TRAVAIL DEMANDÉ -
1. Énumérez tout ce en quoi, selon le texte sur l'accueil du pauvre, nous serons dérangés si nous ne fermons pas la porte aux pauvres de passage.
2. Reformulez plus brièvement le paragraphe du texte sur l'accueil du pauvre qui commence par « Nous avons chanté tout à l'heure », en conservant ses idées principales.
3. Selon le texte sur l'accueil du pauvre, pourquoi ne faut-il pas fermer la porte aux pauvres de passage ? Répondez en une à trois phrases.

──────── TEXTE FOURNI ────────

Nous avons chanté tout à l’heure : "Ne fermez pas la porte aux pauvres de passage, c’est le Christ en personne qui vient vous visiter ". Nous savons bien que si nous ne fermons pas la porte aux pauvres de passage, nous allons être dérangés, forcément. Nous allons être dérangés dans l’organisation habituelle de notre vie, dans l’équilibre de nos ressources, dans la manière de faire passer nos journées, nos semaines, nos mois et nos années. Faire sa place au pauvre, non pas seulement par procuration, en donnant un peu de sous (ou beaucoup si on peut) mais sans ouvrir notre porte, mais faire sa place au pauvre en ouvrant notre porte ce qui veut dire : donner la première place à quelqu’un d’autre. Donner la première place à celui que l’Ecriture nous invite à aimer comme nous-mêmes, et ce commandement est aussi grand que le premier : aimer Dieu de toute sa force et de tout son esprit.

──────── LES DONNÉES ────────

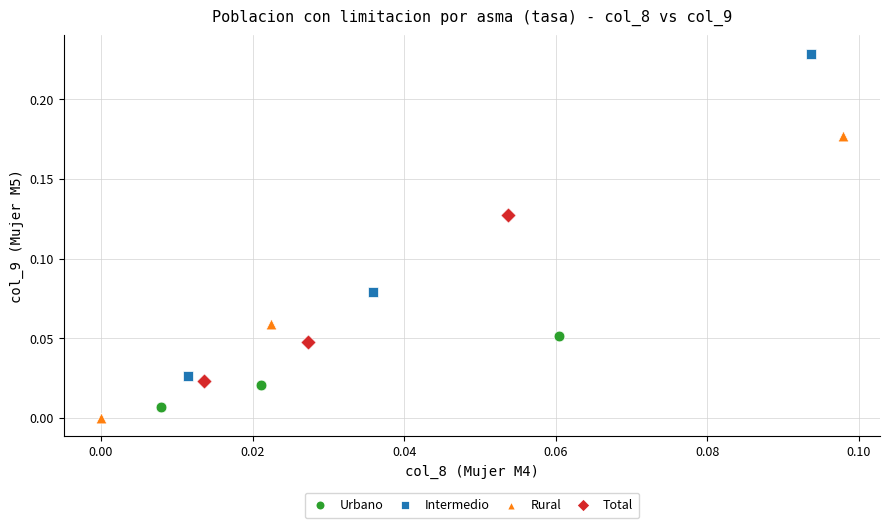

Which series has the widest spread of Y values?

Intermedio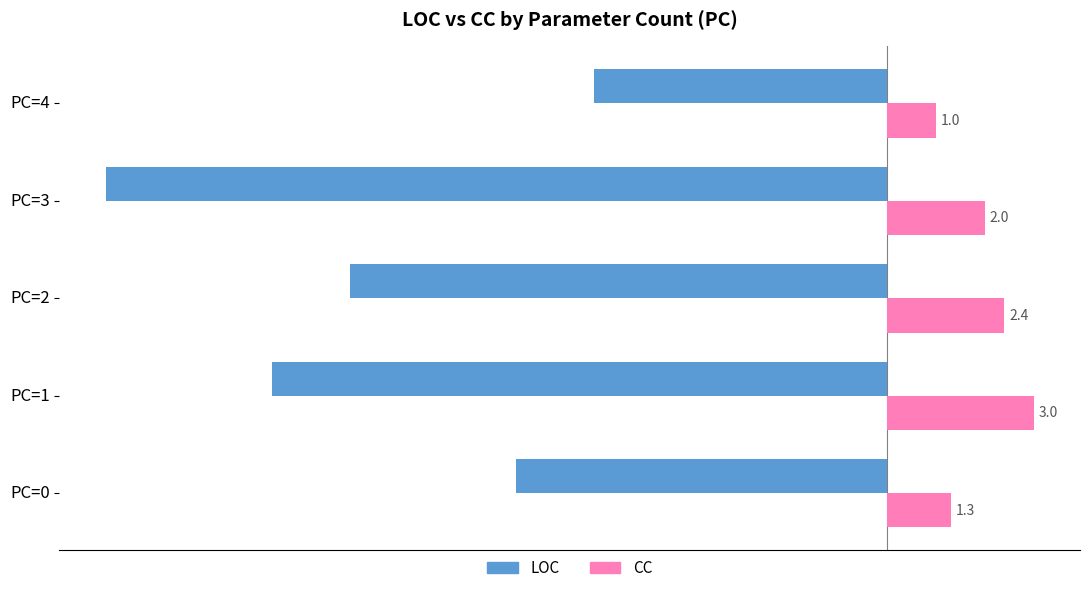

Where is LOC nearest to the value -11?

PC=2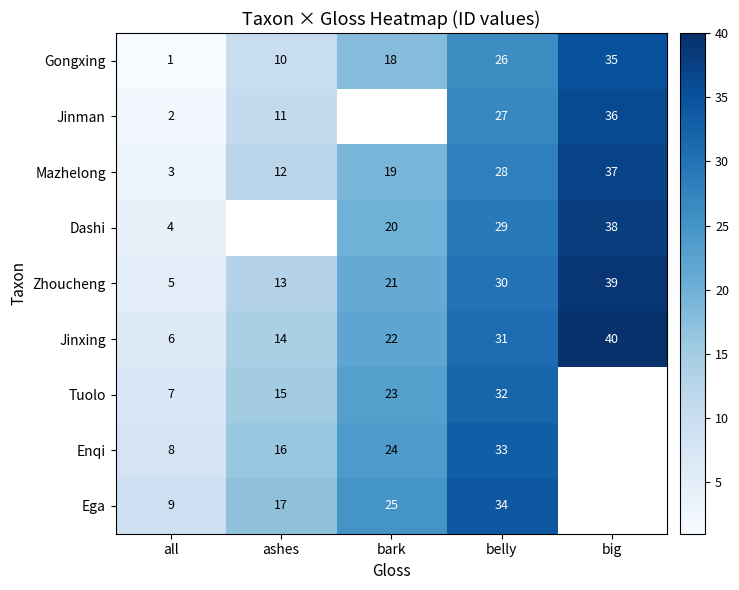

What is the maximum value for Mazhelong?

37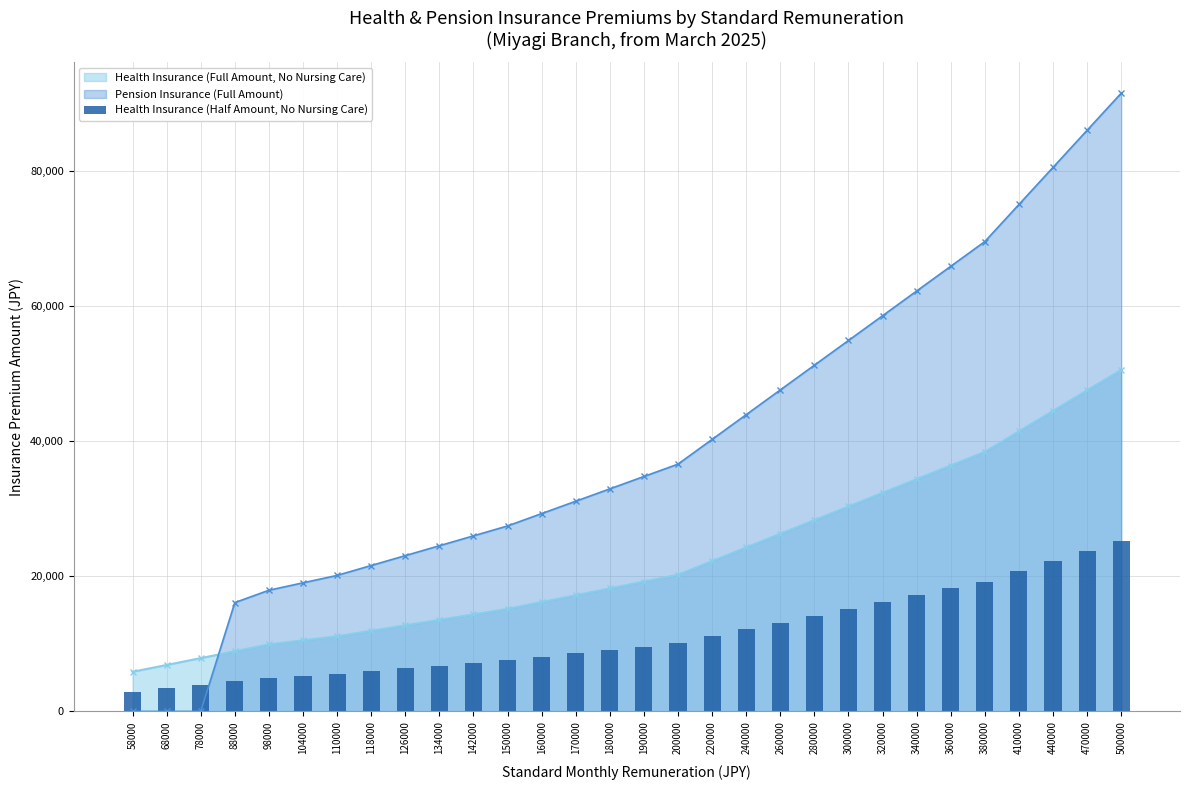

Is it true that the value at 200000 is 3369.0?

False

────────

RÉPONSES ATTENDUES -
1.
- L'organisation habituelle de notre vie
- L'équilibre de nos ressources
- La manière de faire passer nos journées, nos semaines, nos mois et nos années

2. D'après le chant, il ne faut pas fermer la porte aux pauvres de passage, car c'est le Christ lui-même qui vient nous visiter. Leur ouvrir la porte nous dérangera forcément dans l'organisation de notre vie, dans nos ressources et dans l'emploi de notre temps. Il ne suffit pas de donner de l'argent sans ouvrir sa porte. Il faut accueillir le pauvre, c'est-à-dire donner la première place à autrui, que l'Écriture invite à aimer comme soi-même. Ce commandement est aussi grand que celui d'aimer Dieu de toute sa force et de tout son esprit.

3. D'après le chant cité, il ne faut pas fermer la porte aux pauvres de passage, parce que c'est le Christ en personne qui vient nous visiter.